Packages have long been a thorn in the side of corrections officers. Sorting through each package is time-consuming, and package rooms are an additional role to fill in a prison system that officers say is understaffed. The process is subject to lengthy delays: Scaife said she often hears stories of incarcerated people receiving home-baked cookies or other perishable items weeks after they were sent, spoiled by the time they’re received.
When the secure vendor program was shut down in 2018, Zielinski said he often heard corrections staff express frustration. “For weeks you heard them saying stuff like, ‘I can’t believe they’re treating these guys like this, giving them all this stuff.’ It’s almost like they’re incensed or offended that we’re being treated like human beings,” he said.
In the absence of data on how much contraband is getting in through packages, measuring the policy’s impact will be difficult. Scaife is skeptical that it will meaningfully reduce the amount of contraband or violence in prisons.
“Are we going to see the same amount of contraband after the policy is introduced? I fear that we might,” she said. “Prisons are porous, and if you’re going to keep taking away privileges and pieces of people’s humanity, you’re still going to have the same problems of violence and unpredictable reactions to drugs inside, because these are a function of people being incarcerated.”
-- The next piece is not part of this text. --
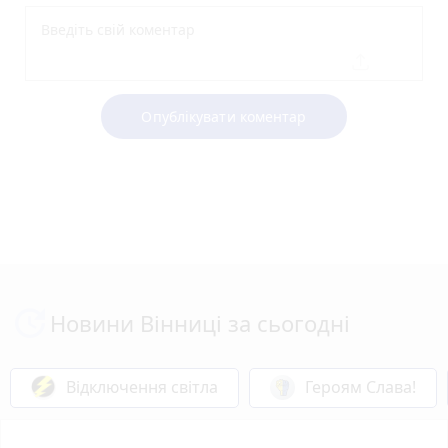
Опублікувати коментар
Новини Вінниці за сьогодні
Відключення світла
Героям Слава!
Zielinksi suggested that restricting people’s access to packages could heighten the frustrations and tensions that lead to violence in the first place. “It would be an understatement to say that people are very upset about this,” he said. “It seems like a really dumb idea considering the history of this place. I don’t think they want Attica [uprising] 2.0.”
“I think DOCCS is grossly underestimating how important packages are to people,” he continued. “They’re going to cause more problems than they’re trying to solve. And the problems that they’re trying to solve aren’t going to be solved by eliminating packages from home, because anybody who wants to get stuff in is going to get it in anyway. All it’s going to do is make quality of life lower for everybody else.”